Burr, Enoch Fitch
BURR, ENOCH FITCH: Congregationalist; b.
at Westport, Conn., Oct. 21, 1818; d. at Hamburg,
Conn., May 8, 1907. He was educated at Yale
College (B.A., 1839), and devoted several years of
study in New Haven to science and theology. He
then traveled extensively, and after his return to
the United States was called in 1850 to the pastorate
of the Congregational church at Lyme,
Conn., which he held till his death.
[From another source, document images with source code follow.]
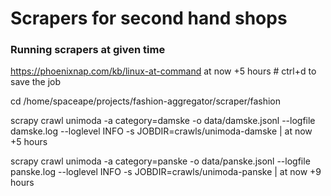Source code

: # Scrapers for second hand shops



### Running scrapers at given time
https://phoenixnap.com/kb/linux-at-command
at now +5 hours  # ctrl+d to save the job

cd /home/spaceape/projects/fashion-aggregator/scraper/fashion

scrapy crawl unimoda -a category=damske -o data/damske.jsonl --logfile damske.log --loglevel INFO -s JOBDIR=crawls/unimoda-damske | at now +5 hours

scrapy crawl unimoda -a category=panske -o data/panske.jsonl --logfile panske.log --loglevel INFO -s JOBDIR=crawls/unimoda-panske | at now +9 hours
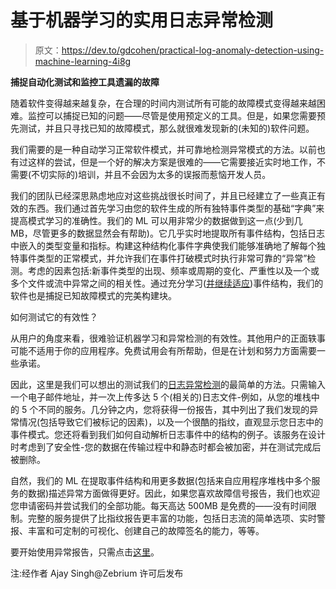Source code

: # 基于机器学习的实用日志异常检测

> 原文：<https://dev.to/gdcohen/practical-log-anomaly-detection-using-machine-learning-4i8g>

**捕捉自动化测试和监控工具遗漏的故障**

随着软件变得越来越复杂，在合理的时间内测试所有可能的故障模式变得越来越困难。监控可以捕捉已知的问题——尽管是使用预定义的工具。但是，如果您需要预先测试，并且只寻找已知的故障模式，那么就很难发现新的(未知的)软件问题。

我们需要的是一种自动学习正常软件模式，并可靠地检测异常模式的方法。以前也有过这样的尝试，但是一个好的解决方案是很难的——它需要接近实时地工作，不需要(不切实际的)培训，并且不会因为太多的误报而惹恼开发人员。

我们的团队已经深思熟虑地应对这些挑战很长时间了，并且已经建立了一些真正有效的东西。我们通过首先学习由您的软件生成的所有独特事件类型的基础“字典”来提高模式学习的准确性。我们的 ML 可以用非常少的数据做到这一点(少到几 MB，尽管更多的数据显然会有帮助)。它几乎实时地提取所有事件结构，包括日志中嵌入的类型变量和指标。构建这种结构化事件字典使我们能够准确地了解每个独特事件类型的正常模式，并允许我们在事件打破模式时执行非常可靠的“异常”检测。考虑的因素包括:新事件类型的出现、频率或周期的变化、严重性以及一个或多个文件或流中异常之间的相关性。通过充分学习([并继续适应](https://www.zebrium.com/blog/using-ml-to-auto-learn-changing-log-structures))事件结构，我们的软件也是捕捉已知故障模式的完美构建块。

如何测试它的有效性？

从用户的角度来看，很难验证机器学习和异常检测的有效性。其他用户的正面轶事可能不适用于你的应用程序。免费试用会有所帮助，但是在计划和努力方面需要一些承诺。

因此，这里是我们可以想出的测试我们的[日志异常检测](https://www.zebrium.com/anomaly-detector)的最简单的方法。只需输入一个电子邮件地址，并一次上传多达 5 个(相关的)日志文件-例如，从您的堆栈中的 5 个不同的服务。几分钟之内，您将获得一份报告，其中列出了我们发现的异常情况(包括导致它们被标记的因素)，以及一个很酷的指纹，直观显示您日志中的事件模式。您还将看到我们如何自动解析日志事件中的结构的例子。该服务在设计时考虑到了安全性-您的数据在传输过程中和静态时都会被加密，并在测试完成后被删除。

自然，我们的 ML 在提取事件结构和用更多数据(包括来自应用程序堆栈中多个服务的数据)描述异常方面做得更好。因此，如果您喜欢故障信号报告，我们也欢迎您申请密码并尝试我们的全部功能。每天高达 500MB 是免费的——没有时间限制。完整的服务提供了比指纹报告更丰富的功能，包括日志流的简单选项、实时警报、丰富和可定制的可视化、创建自己的故障签名的能力，等等。

要开始使用异常报告，只需点击[这里](https://www.zebrium.com/anomaly-detector)。

注:经作者 Ajay Singh@Zebrium 许可后发布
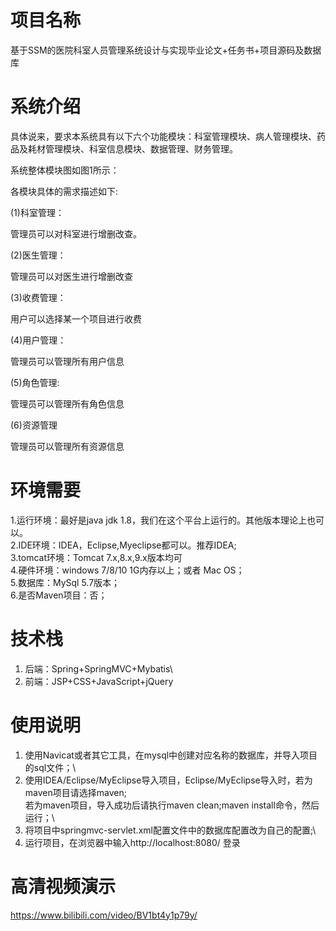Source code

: # 项目名称

基于SSM的医院科室人员管理系统设计与实现毕业论文+任务书+项目源码及数据库

# 系统介绍
具体说来，要求本系统具有以下六个功能模块：科室管理模块、病人管理模块、药品及耗材管理模块、科室信息模块、数据管理、财务管理。

系统整体模块图如图1所示：

各模块具体的需求描述如下:

(1)科室管理：

管理员可以对科室进行增删改查。

(2)医生管理：

管理员可以对医生进行增删改查

(3)收费管理：

用户可以选择某一个项目进行收费

(4)用户管理：

管理员可以管理所有用户信息

(5)角色管理:

管理员可以管理所有角色信息

(6)资源管理

管理员可以管理所有资源信息

# 环境需要

1.运行环境：最好是java jdk 1.8，我们在这个平台上运行的。其他版本理论上也可以。\
2.IDE环境：IDEA，Eclipse,Myeclipse都可以。推荐IDEA;\
3.tomcat环境：Tomcat 7.x,8.x,9.x版本均可\
4.硬件环境：windows 7/8/10 1G内存以上；或者 Mac OS； \
5.数据库：MySql 5.7版本；\
6.是否Maven项目：否；

# 技术栈

1. 后端：Spring+SpringMVC+Mybatis\
2. 前端：JSP+CSS+JavaScript+jQuery

# 使用说明

1. 使用Navicat或者其它工具，在mysql中创建对应名称的数据库，并导入项目的sql文件；\
2. 使用IDEA/Eclipse/MyEclipse导入项目，Eclipse/MyEclipse导入时，若为maven项目请选择maven;\
若为maven项目，导入成功后请执行maven clean;maven install命令，然后运行；\
3. 将项目中springmvc-servlet.xml配置文件中的数据库配置改为自己的配置;\
4. 运行项目，在浏览器中输入http://localhost:8080/ 登录

# 高清视频演示

https://www.bilibili.com/video/BV1bt4y1p79y/


​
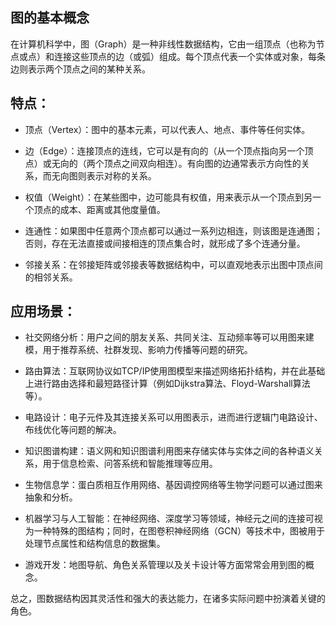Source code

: ## 图的基本概念

在计算机科学中，图（Graph）是一种非线性数据结构，它由一组顶点（也称为节点或点）和连接这些顶点的边（或弧）组成。每个顶点代表一个实体或对象，每条边则表示两个顶点之间的某种关系。

## 特点：

- 顶点（Vertex）：图中的基本元素，可以代表人、地点、事件等任何实体。

- 边（Edge）：连接顶点的连线，它可以是有向的（从一个顶点指向另一个顶点）或无向的（两个顶点之间双向相连）。有向图的边通常表示方向性的关系，而无向图则表示对称的关系。

- 权值（Weight）：在某些图中，边可能具有权值，用来表示从一个顶点到另一个顶点的成本、距离或其他度量值。

- 连通性：如果图中任意两个顶点都可以通过一系列边相连，则该图是连通图；否则，存在无法直接或间接相连的顶点集合时，就形成了多个连通分量。

- 邻接关系：在邻接矩阵或邻接表等数据结构中，可以直观地表示出图中顶点间的相邻关系。

## 应用场景：

- 社交网络分析：用户之间的朋友关系、共同关注、互动频率等可以用图来建模，用于推荐系统、社群发现、影响力传播等问题的研究。

- 路由算法：互联网协议如TCP/IP使用图模型来描述网络拓扑结构，并在此基础上进行路由选择和最短路径计算（例如Dijkstra算法、Floyd-Warshall算法等）。

- 电路设计：电子元件及其连接关系可以用图表示，进而进行逻辑门电路设计、布线优化等问题的解决。

- 知识图谱构建：语义网和知识图谱利用图来存储实体与实体之间的各种语义关系，用于信息检索、问答系统和智能推理等应用。

- 生物信息学：蛋白质相互作用网络、基因调控网络等生物学问题可以通过图来抽象和分析。

- 机器学习与人工智能：在神经网络、深度学习等领域，神经元之间的连接可视为一种特殊的图结构；同时，在图卷积神经网络（GCN）等技术中，图被用于处理节点属性和结构信息的数据集。

- 游戏开发：地图导航、角色关系管理以及关卡设计等方面常常会用到图的概念。

总之，图数据结构因其灵活性和强大的表达能力，在诸多实际问题中扮演着关键的角色。
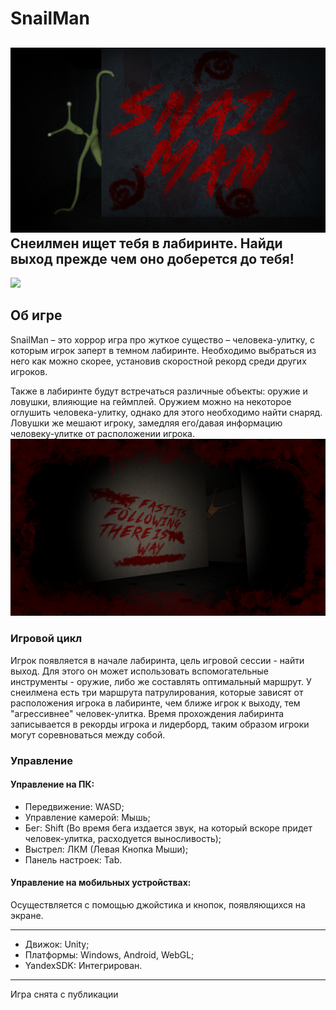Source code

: # SnailMan
![](Images/BordNew.png)
Снеилмен ищет тебя в лабиринте. Найди выход прежде чем оно доберется до тебя!
---
![](Images/VideoPromo.gif)
## Об игре
SnailMan – это хоррор игра про жуткое существо – человека-улитку, с которым игрок заперт в темном лабиринте. Необходимо выбраться из него как можно скорее, установив скоростной рекорд среди других игроков.

Также в лабиринте будут встречаться различные объекты: оружие и ловушки, влияющие на геймплей. Оружием можно на некоторое оглушить человека-улитку, однако для этого необходимо найти снаряд. Ловушки же мешают игроку, замедляя его/давая информацию человеку-улитке от расположении игрока.
![](Images/Screen_2.jpg)
### Игровой цикл
Игрок появляется в начале лабиринта, цель игровой сессии - найти выход. Для этого он может использовать вспомогательные инструменты - оружие, либо же составлять оптимальный маршрут. У снеилмена есть три маршрута патрулирования, которые зависят от расположения игрока в лабиринте, чем ближе игрок к выходу, тем "агрессивнее" человек-улитка. Время прохождения лабиринта записывается в рекорды игрока и лидерборд, таким образом игроки могут соревноваться между собой. 
### Управление
#### Управление на ПК:
+ Передвижение: WASD;
+ Управление камерой: Мышь;
+ Бег: Shift (Во время бега издается звук, на который вскоре придет человек-улитка, расходуется выносливость);
+ Выстрел: ЛКМ (Левая Кнопка Мыши);
+ Панель настроек: Tab.
#### Управление на мобильных устройствах:
Осуществляется с помощью джойстика и кнопок, появляющихся на экране.
___
+ Движок: Unity;
+ Платформы: Windows, Android, WebGL;
+ YandexSDK: Интегрирован.
___
Игра снята с публикации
He lectured
on the scientific evidences of religion at Amherst
College, Williams College, the Sheffield Scientific
School, and other institutions, and wrote: The
Mathematical Theory of Neptune (New Haven,
1848); Spiritualism (New York, 1859); Ecce
Cælum (Boston, 1867); Pater Mundi (1869); Ad
Fidem (1871); Evolution (1873); Sunday Afternoons
for Little People (New York, 1874); Toward
the Strait Gate (Boston, 1876); Work in the Vineyard
(1876); Dio the Athenian (New York, 1880); Tempted to Unbelief (1882); Ecce Terra (Philadelphia,
1884); Celestial Empires (New York, 1885);
Theism as a Canon of Science (London, 1886);
Universal Beliefs (New York, 1887); Long Ago,
as Interpreted by the Nineteenth Century (1888);
Supreme Things (1889); Aleph the Chaldean (1891);
Fabius the Roman (1897); and Autumn Leaves
from the Mansewood (Andover, Mass., 1905).